Barbara Massar of Pro Portsmouth was recognized for her efforts to put on events, including Market Square Day and First Night, that draw hundreds of people from outside of Portsmouth for the day, night and weekend year after year.
More than 1 million visitors stayed overnight in one of Portsmouth's 1,900 hotel rooms spread over 19 hotels in 2012.
City Manager John Bohenko said Portsmouth is a cultural destination with more than a dozen museums and historic homes, at least four theaters and more than 160 restaurants that seat more people than there are residents living in city.
Bohenko asked those gathered to support a Senate bill that would change the formula of the state rooms and meals tax to be based on tax contribution. He said the state made $232 million in rooms and meals tax last year, and $59 million was returned to cities and towns. Of that, Portsmouth received 1.6 percent of the local distribution, or $946,000, which Bohenko said does not reflect what the city contributed to state coffers or the municipal expense associated with such active tourism.
A survey of visitors conducted by the chamber last summer showed that 76 percent of visitors were in the city for the first time, and 32 percent of visitors had learned about Portsmouth in a travel guide.
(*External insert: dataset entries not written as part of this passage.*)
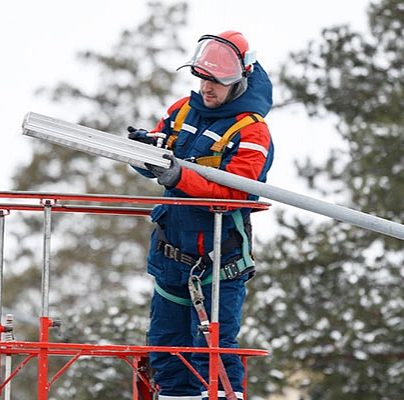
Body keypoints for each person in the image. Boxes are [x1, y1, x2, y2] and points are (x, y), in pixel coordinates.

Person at [128, 30, 273, 400]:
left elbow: (236, 193)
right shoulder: (181, 111)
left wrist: (179, 176)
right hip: (170, 258)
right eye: (203, 78)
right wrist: (142, 153)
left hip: (218, 264)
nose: (207, 88)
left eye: (217, 81)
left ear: (240, 79)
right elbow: (159, 153)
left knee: (214, 355)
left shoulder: (252, 131)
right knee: (166, 351)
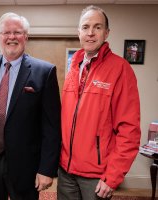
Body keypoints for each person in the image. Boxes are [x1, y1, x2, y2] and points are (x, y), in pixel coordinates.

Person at [0, 12, 61, 200]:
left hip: (26, 165)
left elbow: (51, 127)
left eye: (17, 32)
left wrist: (46, 169)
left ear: (26, 37)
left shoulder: (44, 72)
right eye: (6, 32)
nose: (11, 37)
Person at [59, 5, 141, 200]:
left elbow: (129, 129)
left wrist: (112, 176)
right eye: (85, 27)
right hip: (65, 172)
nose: (90, 33)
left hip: (96, 176)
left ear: (106, 32)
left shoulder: (120, 69)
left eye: (97, 27)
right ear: (78, 32)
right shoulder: (74, 66)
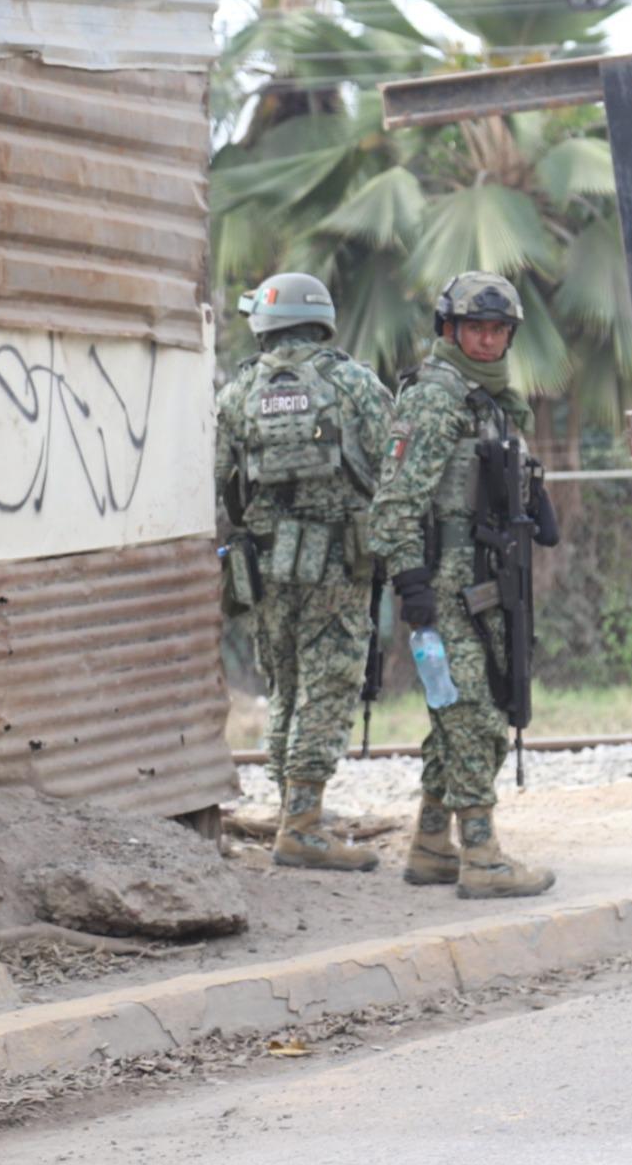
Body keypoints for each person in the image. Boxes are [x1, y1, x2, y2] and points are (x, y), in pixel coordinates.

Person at [369, 271, 559, 899]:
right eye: (474, 328)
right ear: (449, 330)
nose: (486, 340)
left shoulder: (496, 401)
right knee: (472, 714)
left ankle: (429, 844)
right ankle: (481, 855)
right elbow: (395, 501)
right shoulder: (435, 395)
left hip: (493, 577)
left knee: (471, 708)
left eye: (497, 330)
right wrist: (411, 585)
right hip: (448, 584)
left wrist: (535, 496)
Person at [216, 272, 393, 871]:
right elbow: (394, 466)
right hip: (339, 561)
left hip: (264, 563)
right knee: (329, 682)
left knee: (285, 683)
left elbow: (222, 479)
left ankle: (292, 809)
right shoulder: (353, 383)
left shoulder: (239, 392)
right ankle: (304, 822)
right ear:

Domestically, most visitors are coming from Massachusetts, with Connecticut, other parts of New Hampshire, California, New Jersey and Pennsylvania also high on the list. Internationally, most visitors come from Canada, followed by German visitors, who come mostly for the fall foliage season, which they refer to as "Indian Summer."
The chamber will soon launch a new tourism-focused website, goportsmouthnh.com.